> Task description
Retype, word for word, each line between the lines holding "Show Title: Eddie Poe" and "Story for the", inclusive, and leave the rest of the data alone.

(Provided data)

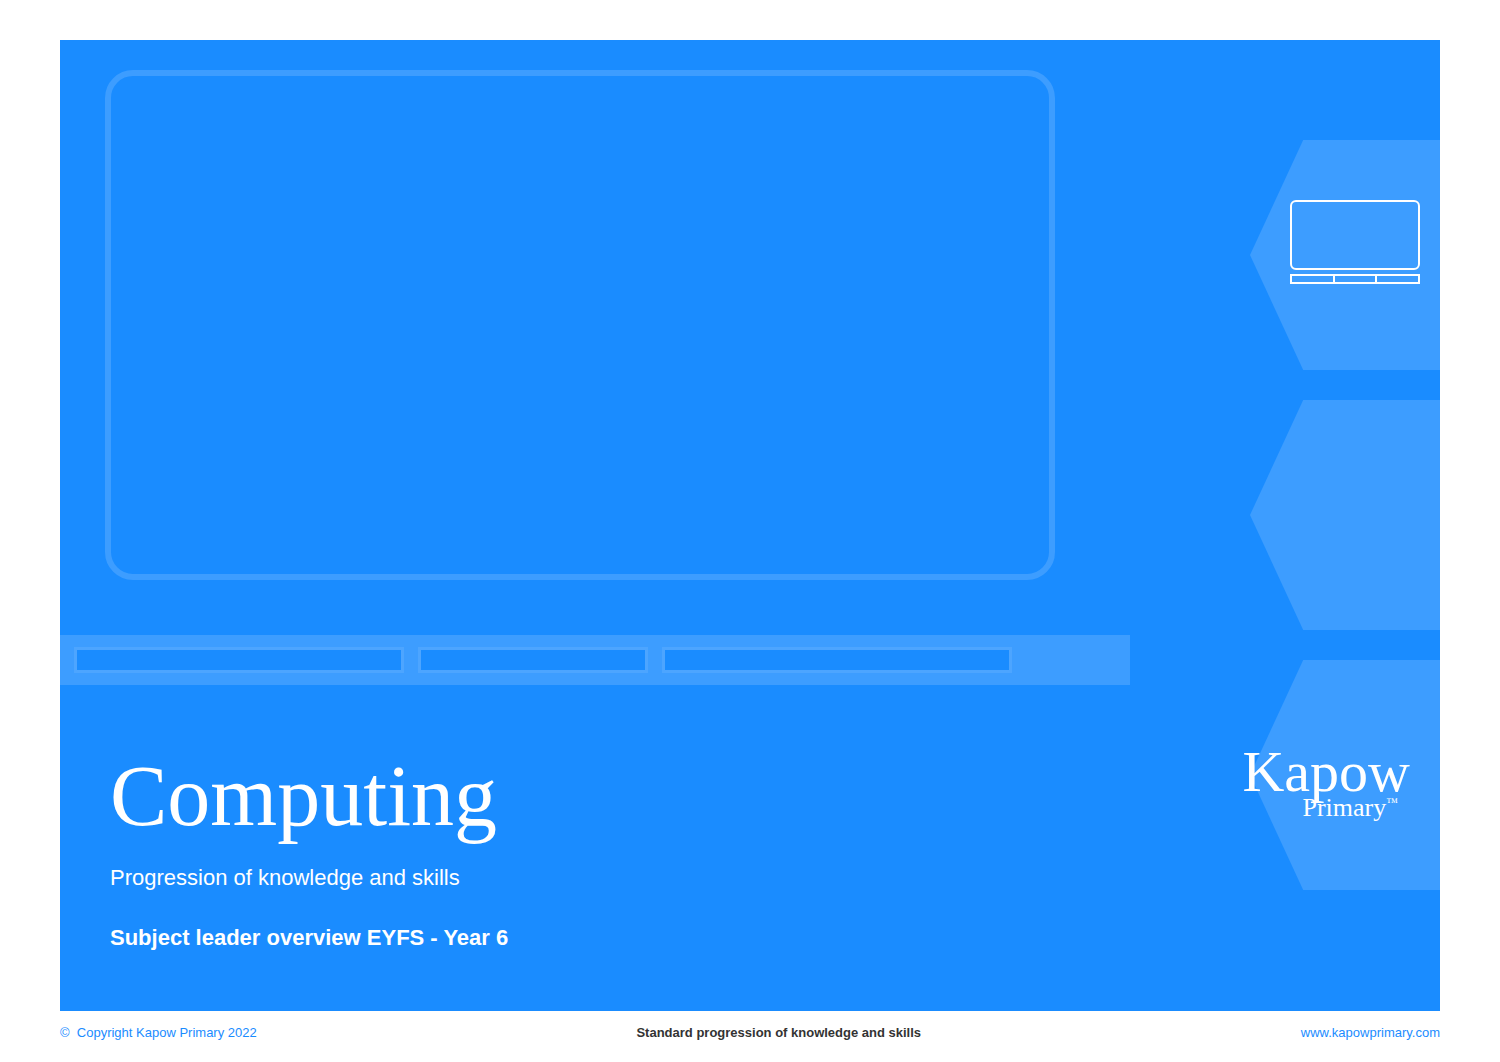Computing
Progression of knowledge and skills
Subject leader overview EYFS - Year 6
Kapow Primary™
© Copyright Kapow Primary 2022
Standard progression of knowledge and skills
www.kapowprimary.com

(End Provided data)
(Provided data)

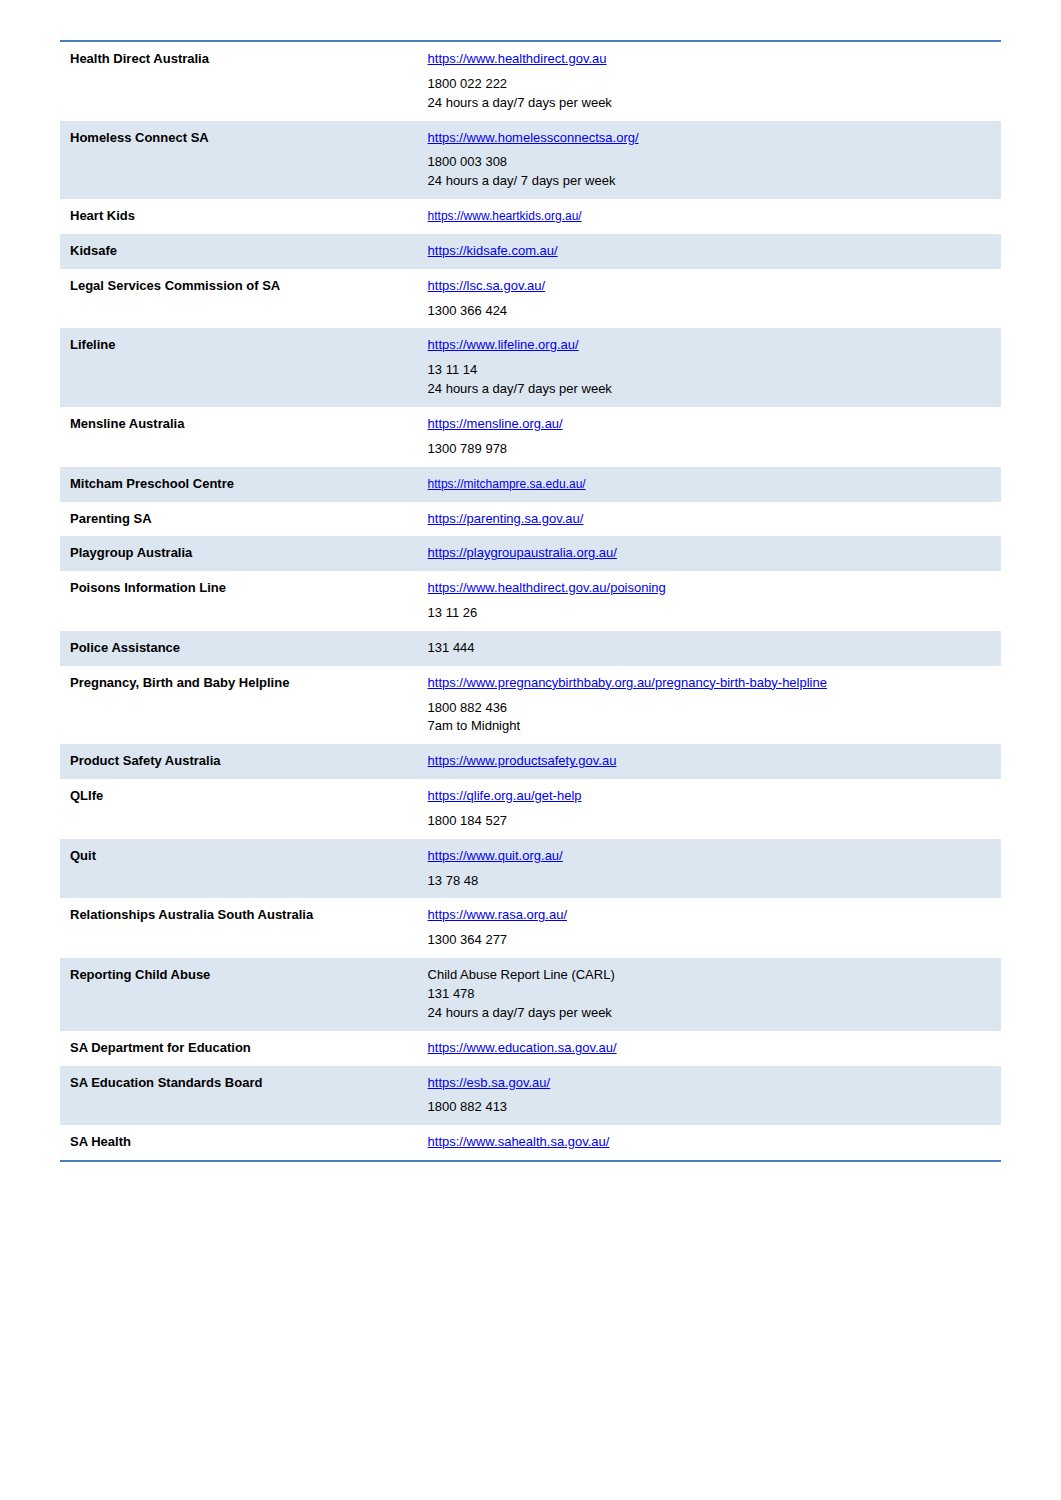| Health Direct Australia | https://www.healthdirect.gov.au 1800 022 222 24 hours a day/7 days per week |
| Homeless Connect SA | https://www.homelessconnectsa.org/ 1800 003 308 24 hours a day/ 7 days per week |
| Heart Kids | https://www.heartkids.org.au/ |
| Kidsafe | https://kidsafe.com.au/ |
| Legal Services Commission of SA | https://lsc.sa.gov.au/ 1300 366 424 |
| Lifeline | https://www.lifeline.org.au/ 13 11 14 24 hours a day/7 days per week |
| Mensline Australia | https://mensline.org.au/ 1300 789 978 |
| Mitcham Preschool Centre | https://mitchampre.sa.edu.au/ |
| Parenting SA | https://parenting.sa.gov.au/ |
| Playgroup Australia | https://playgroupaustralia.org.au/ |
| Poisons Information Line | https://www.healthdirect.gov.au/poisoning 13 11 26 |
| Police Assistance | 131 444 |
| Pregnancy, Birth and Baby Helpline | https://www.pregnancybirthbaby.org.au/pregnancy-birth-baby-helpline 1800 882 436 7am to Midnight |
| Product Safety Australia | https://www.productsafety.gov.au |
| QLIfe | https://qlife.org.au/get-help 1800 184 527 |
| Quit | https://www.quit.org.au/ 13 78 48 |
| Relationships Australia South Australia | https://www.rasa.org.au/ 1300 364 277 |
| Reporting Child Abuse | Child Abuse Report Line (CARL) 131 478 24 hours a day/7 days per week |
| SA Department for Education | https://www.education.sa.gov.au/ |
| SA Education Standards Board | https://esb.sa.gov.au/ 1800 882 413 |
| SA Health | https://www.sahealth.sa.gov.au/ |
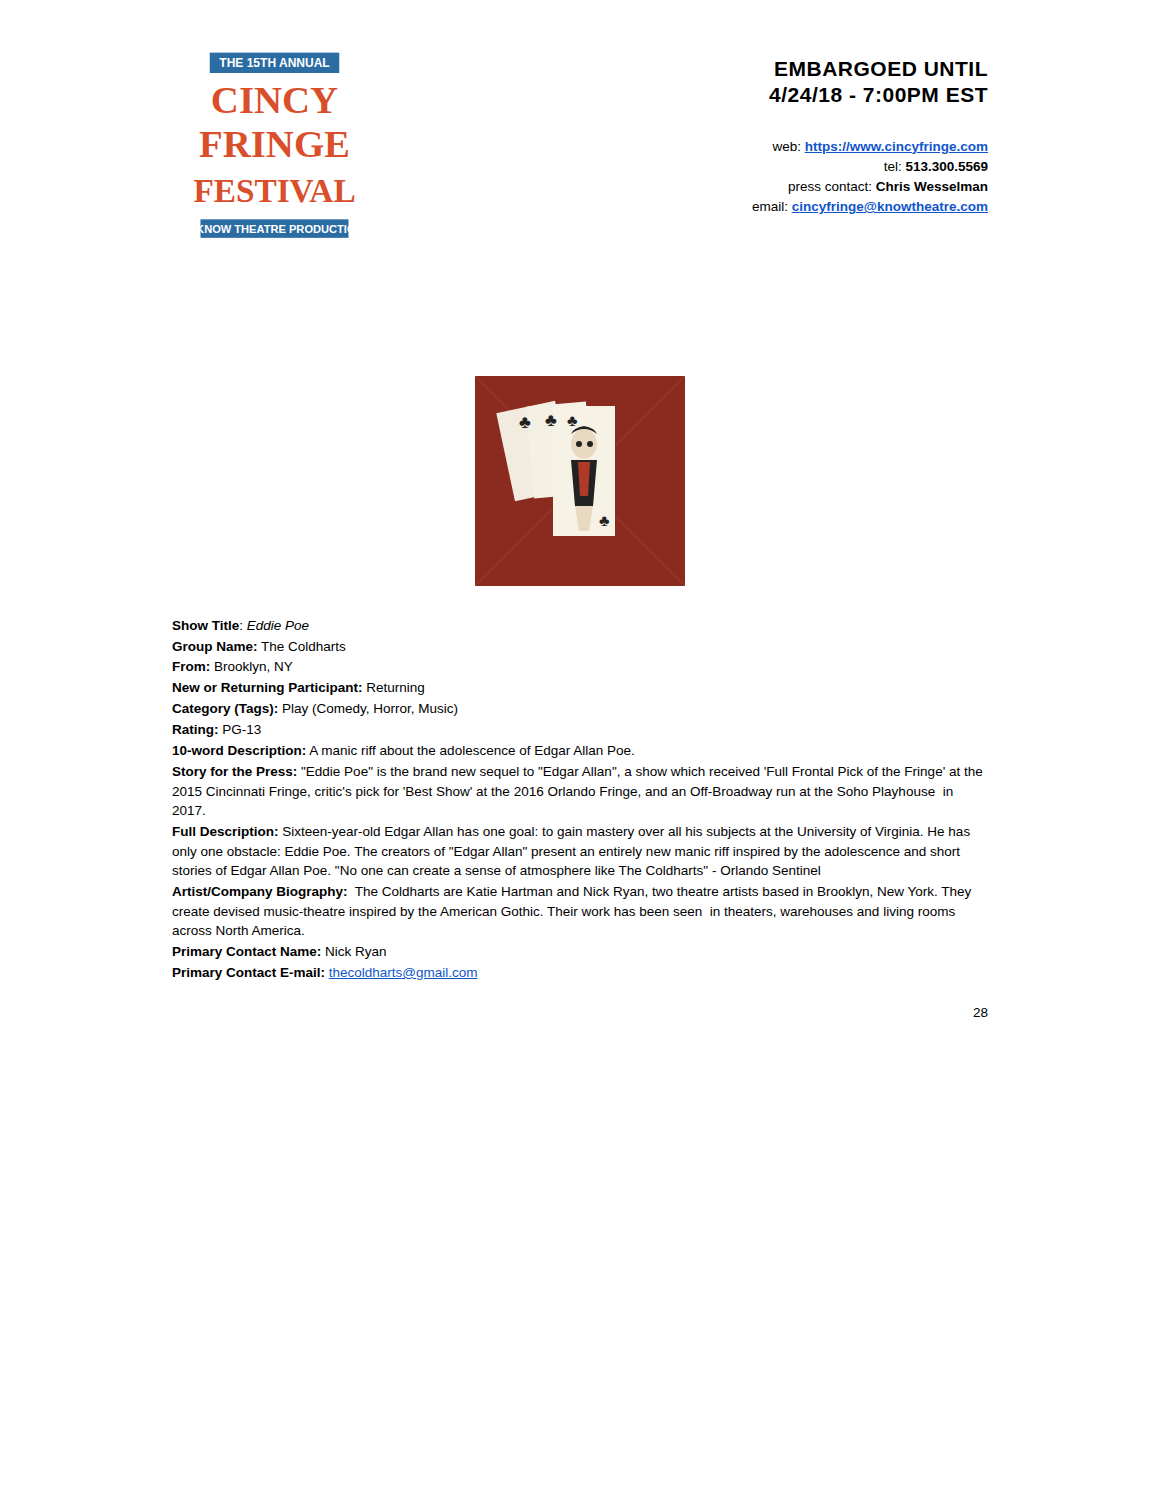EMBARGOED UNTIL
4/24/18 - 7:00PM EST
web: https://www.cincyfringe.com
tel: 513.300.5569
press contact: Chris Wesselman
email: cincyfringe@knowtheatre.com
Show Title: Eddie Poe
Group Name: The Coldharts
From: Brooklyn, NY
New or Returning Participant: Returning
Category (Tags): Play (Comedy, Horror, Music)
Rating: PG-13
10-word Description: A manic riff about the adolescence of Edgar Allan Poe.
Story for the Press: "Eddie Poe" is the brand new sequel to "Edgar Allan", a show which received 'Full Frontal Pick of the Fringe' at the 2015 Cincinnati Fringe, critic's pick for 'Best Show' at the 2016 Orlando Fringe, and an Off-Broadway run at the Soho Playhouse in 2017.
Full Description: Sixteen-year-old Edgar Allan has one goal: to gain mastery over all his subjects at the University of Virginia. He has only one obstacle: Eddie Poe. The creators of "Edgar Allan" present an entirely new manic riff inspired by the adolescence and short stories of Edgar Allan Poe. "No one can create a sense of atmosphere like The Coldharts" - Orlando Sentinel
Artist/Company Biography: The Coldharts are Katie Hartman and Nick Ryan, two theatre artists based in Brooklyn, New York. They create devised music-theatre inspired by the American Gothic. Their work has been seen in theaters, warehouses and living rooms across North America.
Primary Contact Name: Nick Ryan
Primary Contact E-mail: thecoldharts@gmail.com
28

(End Provided data)

> Expected answer
Show Title: Eddie Poe
Group Name: The Coldharts
From: Brooklyn, NY
New or Returning Participant: Returning
Category (Tags): Play (Comedy, Horror, Music)
Rating: PG-13
10-word Description: A manic riff about the adolescence of Edgar Allan Poe.
Story for the Press: "Eddie Poe" is the brand new sequel to "Edgar Allan", a show which received 'Full Frontal Pick of the Fringe' at the 2015 Cincinnati Fringe, critic's pick for 'Best Show' at the 2016 Orlando Fringe, and an Off-Broadway run at the Soho Playhouse in 2017.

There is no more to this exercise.